I'm not saying you aren't entitled to your personal feelings, and whether you use it or not is of course your prerogative. I'm saying--does the fact that something makes you personally uncomfortable justify challenging it when many others seem fine with it, and especially when it isn't something offensive or disrespectful or hurtful?

I don't use that emoji either but I don't consider that justification for saying it should be changed.


----------



## L'irlandais

Another forum I frequently visit has this cool 🤷 While it in no way means thanks, it is one I’d like to see on WR.  But that is apparently interpreted differently on the other side of the Atlantic.


----------



## Barque

L'irlandais said:


> Another forum I frequently visit has this cool 🤷


I initially thought it was an angel with wings (Christian culture), then thought it might be a monkey (lots of people wouldn't like that either) and then realised it's a child touching his/her ears.

I'm fine with it whatever it is, but there'll probably be others who'll "misread" it just as I did and won't bother to look again.


----------



## DonnyB

L'irlandais said:


> Another forum I frequently visit has this cool 🤷 While it in no way means thanks, it is one I’d like to see on WR.  But that is apparently interpreted differently on the other side of the Atlantic.


I looke it up and found it being interpreted variously as signifying puzzlement, indifference or disinterest - equating to the enigmatic "Whatever"  

While I agree its a cool emoji, I'm not sure it represents a sentiment we're keen to encourage members to express in the forums here.


----------



## Sowka

Just an idea: A flower to say "Thank you"? 

🌷 or 💐 for example.


----------



## Loob

Sowka said:


> Just an idea: A flower to say "Thank you"?
> 
> 🌷 or 💐 for example.


I like that!


----------



## Roymalika

Sowka said:


> Just an idea: A flower to say "Thank you"?
> 
> 🌷 or 💐 for example.


I don't have any problem with . It sounds more respectful and polite. 




L'irlandais said:


> Another forum I frequently visit has this cool 🤷


It feels like it means "I don't care!", so it may be rude to some people.


----------



## velisarius

I find   pretty offensive (aesthetically speaking), but I shrugged and learned to live with it, even use it myself on occasion.

I appreciate the respectful palms-together symbol, the yellow colour being bright and cheerful. It's just a symbol, it's not like it's something hateful like a swastika. Flowers are too girly.

_Data block_
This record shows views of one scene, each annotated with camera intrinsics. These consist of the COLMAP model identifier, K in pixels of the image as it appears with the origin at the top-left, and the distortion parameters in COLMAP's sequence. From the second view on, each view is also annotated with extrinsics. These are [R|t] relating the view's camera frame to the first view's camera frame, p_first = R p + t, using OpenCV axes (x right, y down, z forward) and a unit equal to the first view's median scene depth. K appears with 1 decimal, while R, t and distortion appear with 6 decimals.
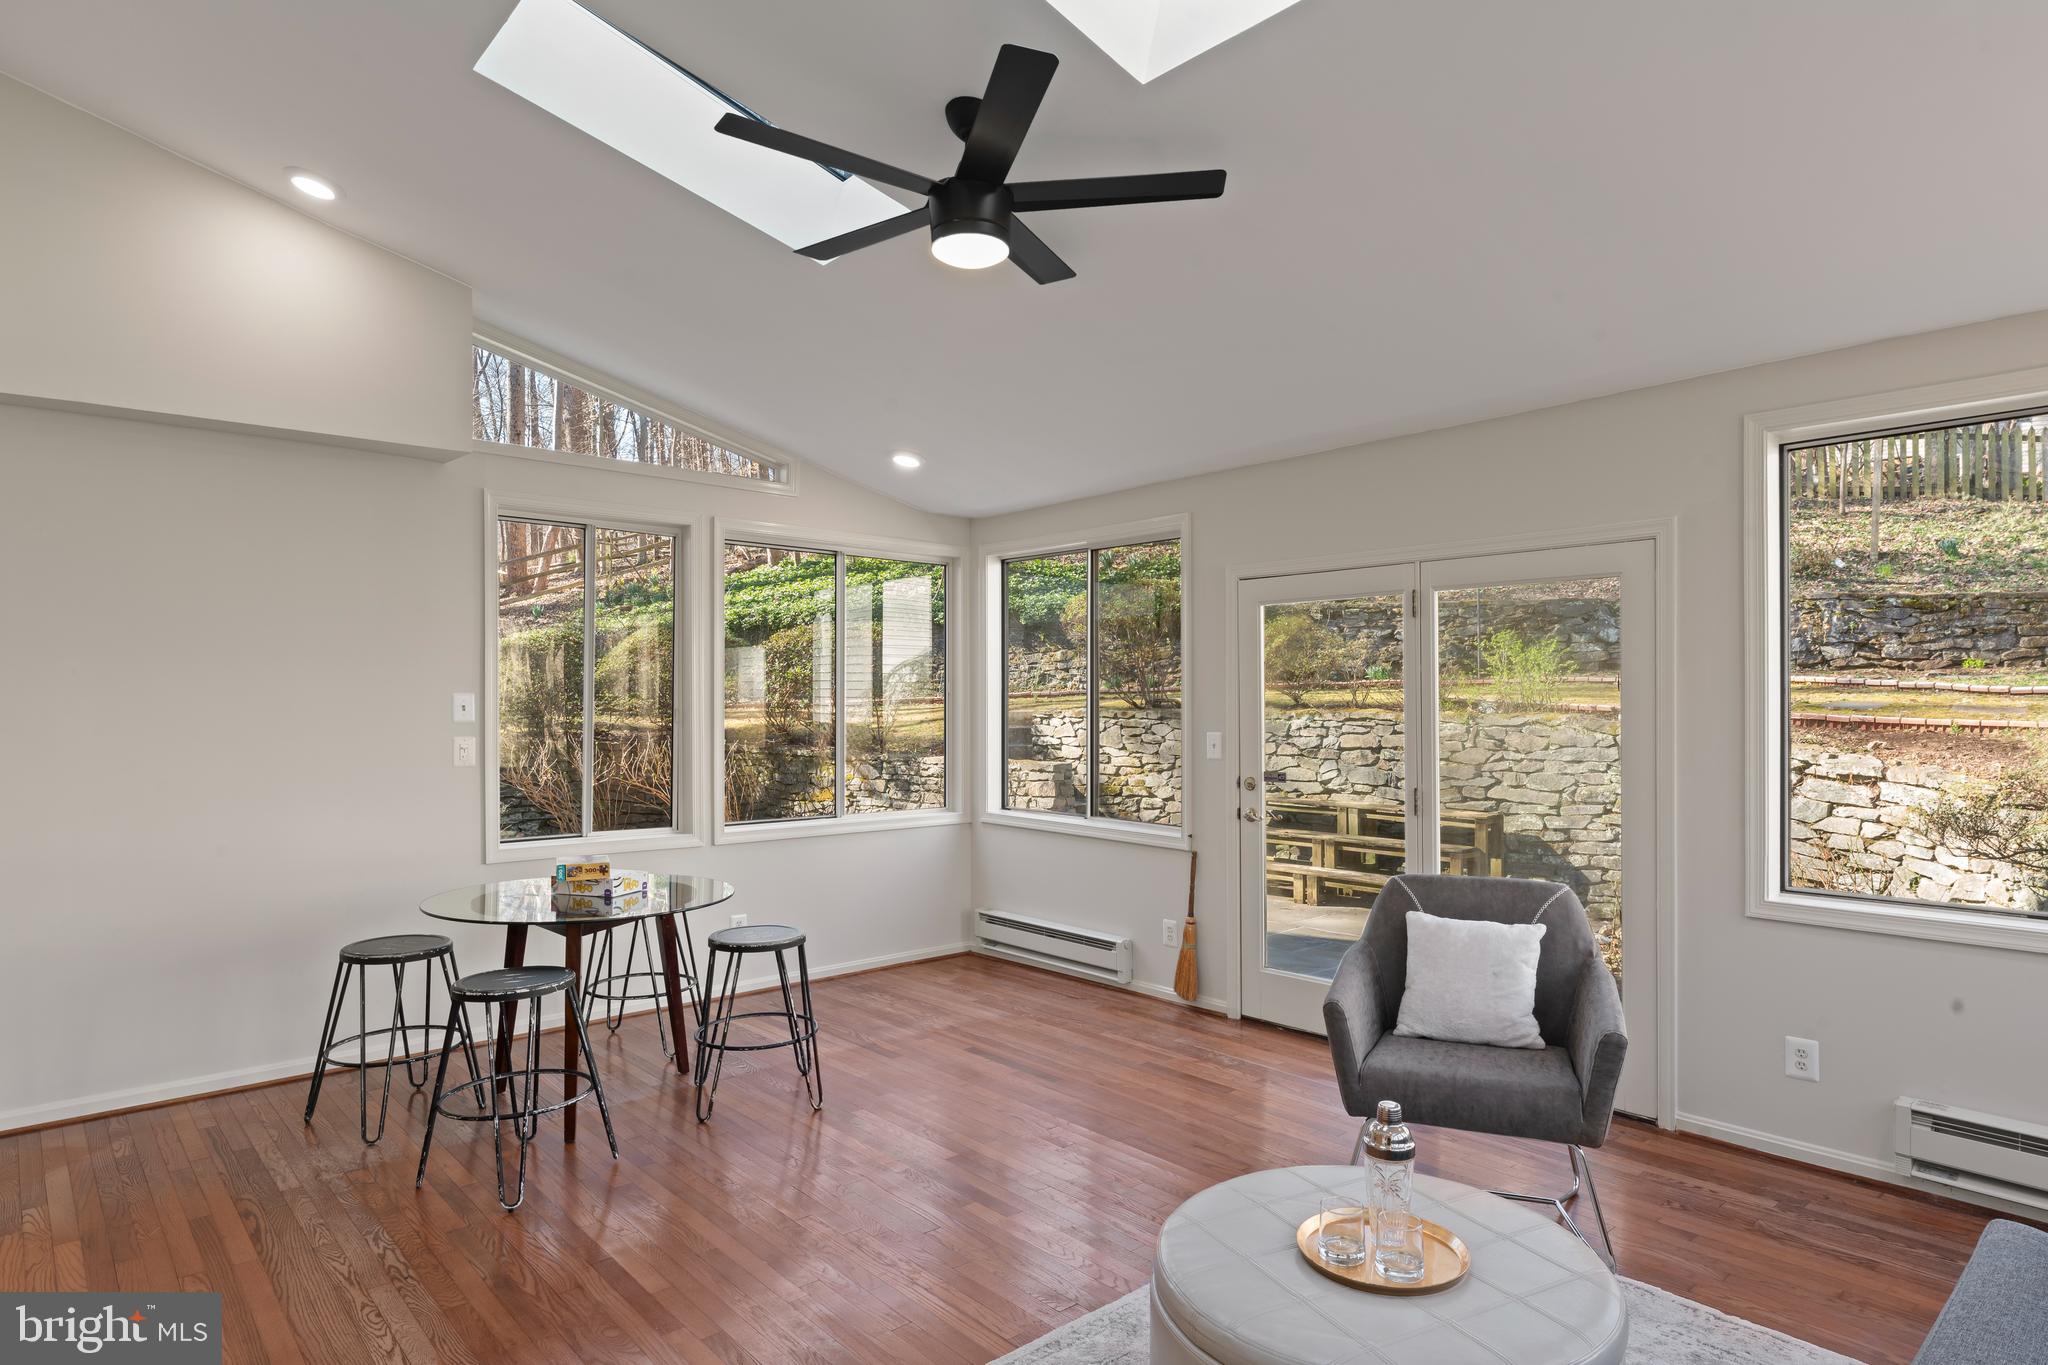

_Work instruction 1_
According to the forum thread about emoji, why does DonnyB doubt that the shrug emoji suits the forums? Answer in one to three sentences.
_Work instruction 2_
Duplicate the part of the forum thread about emoji starting at "I appreciate the" and ending at "are too girly.".
_Work instruction 3_
Go on with the forum thread about emoji from the point where it stops.
The data has no connection to the forum thread about emoji.

_Written response 1_
DonnyB looked the emoji up and found it read as showing puzzlement, indifference or disinterest, much like an enigmatic "Whatever." DonnyB isn't sure that's a feeling the forums want to encourage members to express.

_Written response 2_
I appreciate the respectful palms-together symbol, the yellow colour being bright and cheerful. It's just a symbol, it's not like it's something hateful like a swastika. Flowers are too girly.

_Written response 3_
----------



## L'irlandais

On the other forum (which uses unupdated vBulletin) the emoji moves, visibly shrugging the shoulders.
The WR version is a poor substitute, but I haven’t yet done a screen capture:  I will try and add that later. 
( 

 + )
Body language is such a huge part of communication, I don’t see how we can survive without such emojis.  Shrug dates from 1450.
In Ireland, it is far from the Gallic shrug, and I see no insult in its use.  It means "Search me." where I come from.  SEARCH ME! | meaning in the Cambridge English Dictionary. A revealing point of language usage is that offense is taken, not given.  "Take offense" usage  So if someone interprets my « search me » emoji as meaning something entirely different, that doesn’t change what I meant a jot.

But I can understand how rude people could add meaning to the gesture beyond what I understand; indifference I hear it means in the USA.  Seems to me Americians are indifferent to a lot of things.  not so with the Irish.  Cultural I guess, like Gridiron is split into offense and defense.  I have a work colleague who uses this as a sign of resignation.  Not sure how distain can be read into it, but happy to believe some can do. One online dictionary suggests it is a sign of rejection, dismissive, dread or lack of concern.  Dread? Seriously ?

To cut a long story short, the analogy of the Irish shrug shows that while Namaste may simply mean « Thank you » in the US of A, but in other countries it means a damn sight more, like « I bow to the divine in you. »


----------



## Abu Talha

Sowka said:


> Just an idea: A flower to say "Thank you"?
> 
> 🌷 or 💐 for example.


It sounds like a good idea to me, but then I noticed that someone didn't quite like it.


DonnyB said:


> The trouble, I think from the point of view of accommodating those of us who'd prefer to have something else, is what you could use instead.


Since the idea is to be polite and thank the poster, maybe we can avoid any associated imagery, and just have text in the reactions UI. The reactions can then show up as: "You, X, and Y have thanked Z for this post."

This text can be added for all UI languages that this forum supports.


----------



## Cagey

An emoji is nice, but we don't seem to have a symbol of approval that has the same meaning for all participants in this forum.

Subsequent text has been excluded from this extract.